Rafael Figueroa, 48, suffers from stage-four colon and liver cancer, Wagner’s disease, pancreatic cysts and valley fever. But despite his ailing health, Rafael smiles every Friday at the sight of Jennifer Caraway and her free, home-cooked meal.

Caraway is the president of the Joy Bus, a non-for-profit organization she founded offering free, hand-delivered, home-cooked food to home-bound cancer patients. The Joy Bus started in 2011 after Caraway witnessed the struggles her friend Joy went through battling cancer, which killed her in February.

“It was something I was doing for her before she passed,” Caraway says, “and I just realized while doing it there are a lot of people out there that needed help as well.”

Rafael became a Joy Bus recipient after an insurance agent told his family about the service, says Mindy Figueroa, Rafael’s daughter.

“Every Friday, [Jennifer] would bring a healthy meal, and my dad loves it,” Figueroa says.
Her family struggled to locate healthy food recipes online, and Caraway’s meals served as a way to both educate and relieve stress.

“Literally, it’s a blessing; it’s one less day we have to worry and figure out what we’re going to have my dad eat,” Figueroa says. “It’s something to look forward to, and even though he’s suffering you can see a smile come up every Friday.”

The Joy Bus serves a need that isn’t facilitated by anyone else, says Lynne McGowan, a cancer case manager who sits on the Joy Bus’s board of directors.

“There are hospice services for people with cancer; there is Meals on Wheels that charges people for those services, but Joy Bus is a unique service, and it’s a support service by families that are impacted significantly by a cancer diagnosis,” McGowan says. “This service helps them maintain at least a piece of their normal ‘living’ if you will.”

The Joy BusThe Joy Bus is currently serving seven cancer patients, but Caraway says she’ll help anyone who is home-bound; the main emphasis is on cancer because of Joy’s affliction.
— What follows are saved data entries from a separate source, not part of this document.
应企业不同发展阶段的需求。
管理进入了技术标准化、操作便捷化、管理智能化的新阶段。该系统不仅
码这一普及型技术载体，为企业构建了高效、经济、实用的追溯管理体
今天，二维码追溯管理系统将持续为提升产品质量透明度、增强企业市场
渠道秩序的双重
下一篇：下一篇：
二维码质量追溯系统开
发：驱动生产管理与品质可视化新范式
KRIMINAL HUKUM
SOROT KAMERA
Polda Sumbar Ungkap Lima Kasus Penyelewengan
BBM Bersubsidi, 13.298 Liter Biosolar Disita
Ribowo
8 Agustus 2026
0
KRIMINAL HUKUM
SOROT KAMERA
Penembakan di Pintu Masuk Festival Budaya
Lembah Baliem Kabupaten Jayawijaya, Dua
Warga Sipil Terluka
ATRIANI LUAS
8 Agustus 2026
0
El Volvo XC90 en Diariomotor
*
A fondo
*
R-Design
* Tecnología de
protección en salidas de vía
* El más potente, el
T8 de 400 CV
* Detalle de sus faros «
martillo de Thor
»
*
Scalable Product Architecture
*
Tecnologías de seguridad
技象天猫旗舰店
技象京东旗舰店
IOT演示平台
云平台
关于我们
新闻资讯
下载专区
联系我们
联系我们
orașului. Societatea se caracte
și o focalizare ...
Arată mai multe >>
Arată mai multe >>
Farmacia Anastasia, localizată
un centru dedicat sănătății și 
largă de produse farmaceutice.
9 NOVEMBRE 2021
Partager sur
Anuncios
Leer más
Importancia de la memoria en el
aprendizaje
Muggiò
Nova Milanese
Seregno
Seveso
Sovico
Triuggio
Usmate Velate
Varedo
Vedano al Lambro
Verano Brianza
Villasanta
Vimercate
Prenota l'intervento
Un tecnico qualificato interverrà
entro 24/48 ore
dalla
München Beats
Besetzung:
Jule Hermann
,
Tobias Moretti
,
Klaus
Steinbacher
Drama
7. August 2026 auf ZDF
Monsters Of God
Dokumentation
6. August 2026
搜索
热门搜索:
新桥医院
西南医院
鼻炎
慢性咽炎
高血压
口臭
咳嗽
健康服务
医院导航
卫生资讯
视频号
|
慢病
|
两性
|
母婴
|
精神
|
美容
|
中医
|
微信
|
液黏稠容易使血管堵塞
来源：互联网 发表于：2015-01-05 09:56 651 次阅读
Most of the clients are recommended through physicians or medical experts, but a client eligibility form is available on the Joy Bus’s website.
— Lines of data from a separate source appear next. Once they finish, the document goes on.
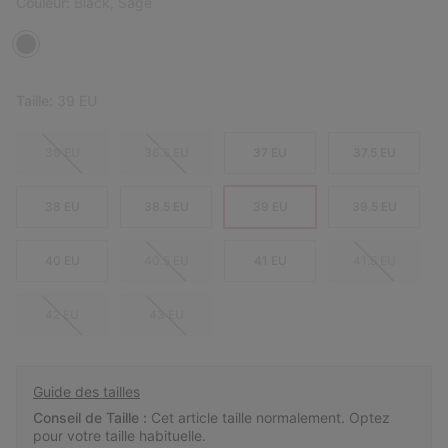
Couleur:
Black, Sage
Taille:
39 EU
36 EU
36.5 EU
37 EU
37.5 EU
38 EU
38.5 EU
39 EU
39.5 EU
40 EU
40.5 EU
41 EU
41.5 EU
42 EU
43 EU
Guide des tailles
Conseil de Taille :
Cet article taille normalement. Optez
pour votre taille habituelle.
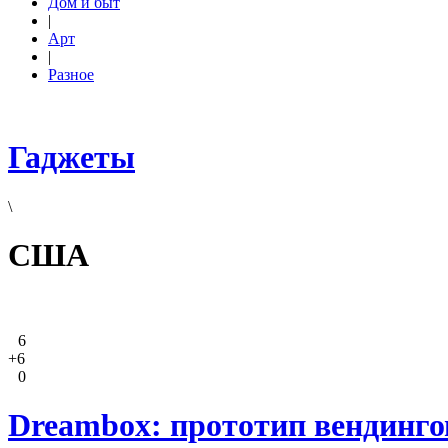
Дом и быт
|
Арт
|
Разное
Гаджеты
\
США
6
+6
0
Dreambox: прототип вендинго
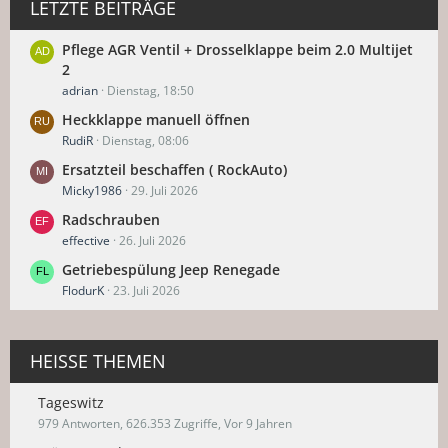
LETZTE BEITRÄGE
Pflege AGR Ventil + Drosselklappe beim 2.0 Multijet
2
adrian
Dienstag, 18:50
Heckklappe manuell öffnen
RudiR
Dienstag, 08:06
Ersatzteil beschaffen ( RockAuto)
Micky1986
29. Juli 2026
Radschrauben
effective
26. Juli 2026
Getriebespülung Jeep Renegade
FlodurK
23. Juli 2026
HEISSE THEMEN
Tageswitz
979 Antworten, 626.353 Zugriffe, Vor 9 Jahren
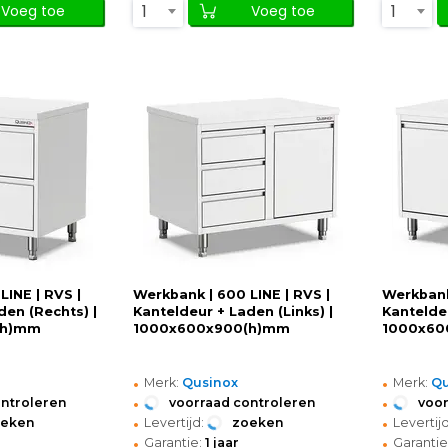
1
1
Voeg toe
Voeg toe
LINE | RVS |
Werkbank | 600 LINE | RVS |
Werkbank
den (Rechts) |
Kanteldeur + Laden (Links) |
Kantelde
(h)mm
1000x600x900(h)mm
1000x60
•
•
Merk:
Qusinox
Merk:
Qu
•
•
ontroleren
voorraad controleren
voor
•
•
oeken
Levertijd:
zoeken
Levertijd
•
•
Garantie:
1 jaar
Garantie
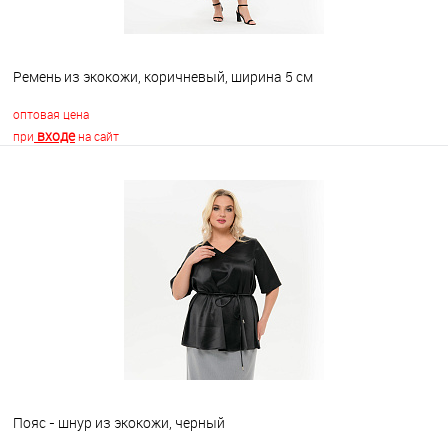
Ремень из экокожи, коричневый, ширина 5 см
оптовая цена
входе
при
на сайт
В корзину
В избранное
Недоступно
Пояс - шнур из экокожи, черный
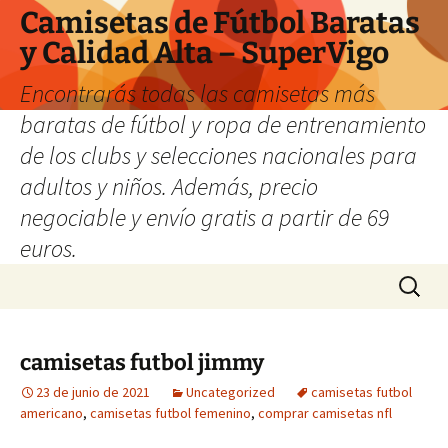
Camisetas de Fútbol Baratas
y Calidad Alta – SuperVigo
Encontrarás todas las camisetas más
baratas de fútbol y ropa de entrenamiento
de los clubs y selecciones nacionales para
adultos y niños. Además, precio
negociable y envío gratis a partir de 69
euros.
Saltar
Buscar:
al
contenido
camisetas futbol jimmy
23 de junio de 2021
Uncategorized
camisetas futbol
americano
,
camisetas futbol femenino
,
comprar camisetas nfl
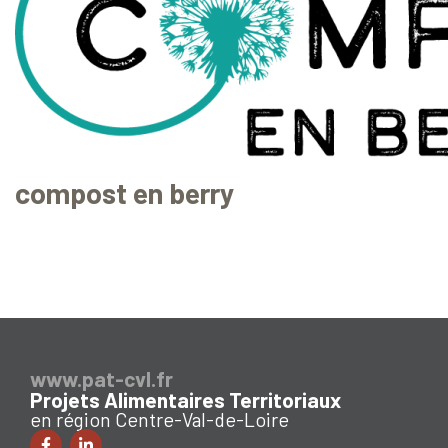
compost en berry
www.pat-cvl.fr
Projets Alimentaires Territoriaux
en région Centre-Val-de-Loire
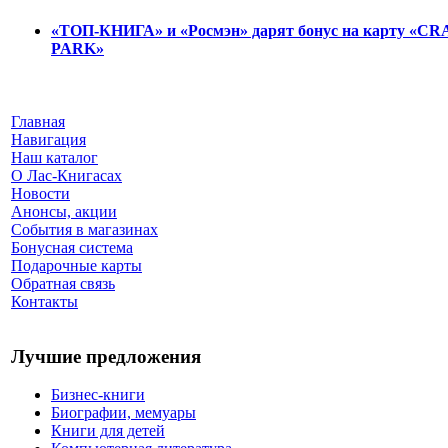
«ТОП-КНИГА» и «Росмэн» дарят бонус на карту «C
PARK»
Главная
Навигация
Наш каталог
О Лас-Книгасах
Новости
Анонсы, акции
События в магазинах
Бонусная система
Подарочные карты
Обратная связь
Контакты
Лучшие предложения
Бизнес-книги
Биографии, мемуары
Книги для детей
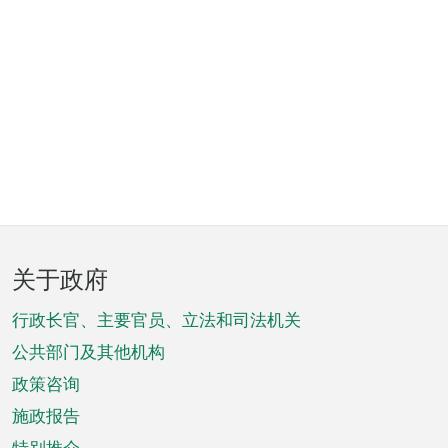
页
关于政府
脚
菜
行政长官、主要官员、立法和司法机关
单
公共部门及其他机构
政策咨询
施政报告
特别推介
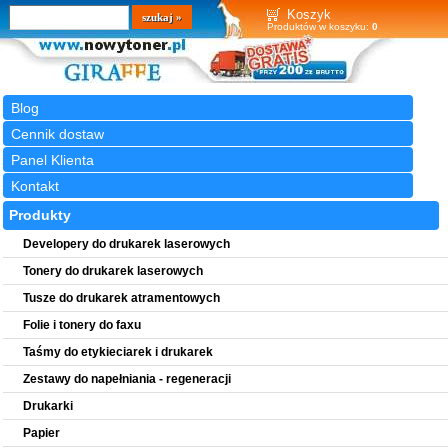
Wyszukiwarka
szukaj
Koszyk
Produktów w koszyku:
0
Blog
Cennik dostaw
Panel Klienta
Kontakt
Produkty
Developery do drukarek laserowych
Tonery do drukarek laserowych
Tusze do drukarek atramentowych
Folie i tonery do faxu
Taśmy do etykieciarek i drukarek
Zestawy do napełniania - regeneracji
Drukarki
Papier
“The only reason I would deny anyone is that I can’t afford to feed them,” Caraway says. “Right now I can fit probably two more people in, but I wouldn’t deny anybody; I’d just end up paying for it out of my own purse.”

So far, Caraway has been financing the Joy Bus off a donation by the Case Management Society of America’s Arizona Chapter.

As for meals, each meal costs between $5 and $10 to produce, Caraway says.

One of the Joy Bus's chef-inspired meals.Bernie Kantak, owner of the restaurant Citizen Public House, and a Joy Bus board member, offers Caraway cooking advice and helps locate sponsors.

“I tell her to cook like I do,” Kantak says. “I try to make people happy.”

Caraway is picky and cognoscente about the food and service she gives, and tries to use the healthiest ingredients at her disposal, McGowan says. Most of the foods Caraway cooks contain a focus around increasing a patient’s protein, vegetable and legume intake.

Caraway says although some of the ingredients can get expensive when cooking for seven people, Joy inspired her to continue operating the Joy Bus regardless of the financial challenge.

“I am never ever, ever going to get to a position where I have to charge somebody for a meal,” Caraway says. “I don’t care if I have to do car washes every week, there’s no way in hell I would charge somebody for the service that I’m doing; they’re going through so much already. It’s not even an option.”